Texto presentado:
++++++

Los Premios Razzies:

Pues sí, lo de este año en los premios ‘Razzies’ no puede ser catalogado más que como una curiosidad más. Ya era insólito el sólo hecho de que ‘La joven del agua’ estuviese nominada, pero es que al final se ha llevado el “galardón” al peor director y al peor actor de reparto, ambos para M. Night Shyamalan. Es obvio que en los EE.UU. existe un sector del público y de la crítica que no tolera que este director sea capaz de hacer películas tan dispares como ‘El Sexto Sentido’ y ‘Lady in the Water’ (aunque a James Cameron, Steven Spielberg y Ridley Scott se les puede tolerar cualquier cosa, claro, como son los putos intocables de Hollywood… en fin). Como ya dije en su día, es probable que parte de la culpa se deba a los patéticos trailers con los que nos acostumbran a torpedear las distribuidoras y productoras. Nos intentaron hacer creer que íbamos a presenciar una peli de mucho miedo, pero luego resultó ser algo completamente distinto: un cuento de fantasía. No voy a sobrevalorar esta película, pues no es perfecta (sus defectos tiene), pero aun así sigue siendo una cinta notable que no merece semejante desprecio. Pero bueno, habrá que respetar los gustos de la culturilla norteamericana.
En cualquier caso, los razzies han dejado de ser un evento gracioso y, hasta cierto punto, simpático; pues han evidenciado la ausencia de criterio de esos culturetas, guays y demócratas que iban por la vida de Mesías de lo que no debe hacerse en el cine.

++++++

Datos extraídos:
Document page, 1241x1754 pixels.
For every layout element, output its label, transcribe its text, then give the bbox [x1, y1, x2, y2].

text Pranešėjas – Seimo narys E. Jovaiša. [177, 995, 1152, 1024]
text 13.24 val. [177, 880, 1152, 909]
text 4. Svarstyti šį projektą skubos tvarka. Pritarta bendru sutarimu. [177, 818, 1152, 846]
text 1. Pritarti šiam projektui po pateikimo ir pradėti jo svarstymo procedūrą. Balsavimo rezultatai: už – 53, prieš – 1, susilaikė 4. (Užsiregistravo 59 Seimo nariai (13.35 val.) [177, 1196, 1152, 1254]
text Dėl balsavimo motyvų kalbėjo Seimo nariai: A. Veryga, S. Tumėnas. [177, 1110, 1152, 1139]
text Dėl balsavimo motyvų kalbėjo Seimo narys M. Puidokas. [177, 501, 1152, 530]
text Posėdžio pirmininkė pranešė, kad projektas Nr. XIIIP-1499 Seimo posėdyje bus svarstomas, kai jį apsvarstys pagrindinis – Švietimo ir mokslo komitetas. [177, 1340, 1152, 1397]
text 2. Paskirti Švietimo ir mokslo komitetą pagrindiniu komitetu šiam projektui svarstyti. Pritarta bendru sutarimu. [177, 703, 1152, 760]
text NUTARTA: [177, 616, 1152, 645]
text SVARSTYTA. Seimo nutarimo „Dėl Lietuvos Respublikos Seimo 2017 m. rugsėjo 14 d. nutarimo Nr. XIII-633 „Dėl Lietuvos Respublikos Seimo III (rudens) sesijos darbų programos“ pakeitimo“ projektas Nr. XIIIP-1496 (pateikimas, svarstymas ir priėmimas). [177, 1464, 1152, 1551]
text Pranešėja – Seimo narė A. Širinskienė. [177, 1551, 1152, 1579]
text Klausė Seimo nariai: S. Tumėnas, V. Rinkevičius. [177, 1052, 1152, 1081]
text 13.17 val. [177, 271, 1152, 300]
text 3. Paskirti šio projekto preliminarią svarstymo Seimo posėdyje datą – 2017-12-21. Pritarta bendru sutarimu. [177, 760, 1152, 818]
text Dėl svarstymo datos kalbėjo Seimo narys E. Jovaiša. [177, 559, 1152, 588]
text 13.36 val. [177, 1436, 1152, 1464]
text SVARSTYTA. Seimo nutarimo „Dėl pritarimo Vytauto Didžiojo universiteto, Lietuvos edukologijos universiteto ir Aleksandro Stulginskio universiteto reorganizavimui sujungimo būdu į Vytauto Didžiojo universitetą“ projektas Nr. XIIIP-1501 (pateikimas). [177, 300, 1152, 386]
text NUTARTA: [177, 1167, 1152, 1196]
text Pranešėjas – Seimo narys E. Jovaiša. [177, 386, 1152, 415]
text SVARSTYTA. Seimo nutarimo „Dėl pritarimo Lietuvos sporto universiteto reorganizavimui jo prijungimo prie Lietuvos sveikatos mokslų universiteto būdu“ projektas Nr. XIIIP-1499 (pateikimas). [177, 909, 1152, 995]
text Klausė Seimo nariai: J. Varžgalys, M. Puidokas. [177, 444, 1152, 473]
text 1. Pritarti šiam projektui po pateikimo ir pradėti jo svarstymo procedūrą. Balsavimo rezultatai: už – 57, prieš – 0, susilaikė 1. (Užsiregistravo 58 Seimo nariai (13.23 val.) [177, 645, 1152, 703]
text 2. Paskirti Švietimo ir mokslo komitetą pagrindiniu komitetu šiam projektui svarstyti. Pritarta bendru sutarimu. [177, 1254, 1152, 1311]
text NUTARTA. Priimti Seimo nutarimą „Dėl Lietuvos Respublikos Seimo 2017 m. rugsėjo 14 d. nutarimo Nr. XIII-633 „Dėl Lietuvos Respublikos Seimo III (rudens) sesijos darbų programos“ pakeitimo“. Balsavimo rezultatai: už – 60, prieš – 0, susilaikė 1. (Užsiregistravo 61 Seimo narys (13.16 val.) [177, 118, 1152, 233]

++++++

Tareas a realizar:
1. Resume en dos oraciones el texto sobre los premios Razzies.
2. Copia literalmente, del texto sobre los premios Razzies, todo lo que va desde “En cualquier caso, los” hasta “en el cine.”.

Respuestas:
1. En los premios Razzies de este año, ‘La joven del agua’ se llevó el “galardón” al peor director y al peor actor de reparto, ambos para M. Night Shyamalan, algo que el texto relaciona con un sector del público y la crítica de EE.UU. que no le tolera películas tan dispares y, probablemente, con unos tráileres que la vendieron como una película de miedo cuando resultó ser un cuento de fantasía. Aunque admite que la película no es perfecta, el texto la considera una cinta notable y concluye que los Razzies han dejado de ser un evento gracioso y han evidenciado la ausencia de criterio de quienes iban por la vida de Mesías de lo que no debe hacerse en el cine.

2.
En cualquier caso, los razzies han dejado de ser un evento gracioso y, hasta cierto punto, simpático; pues han evidenciado la ausencia de criterio de esos culturetas, guays y demócratas que iban por la vida de Mesías de lo que no debe hacerse en el cine.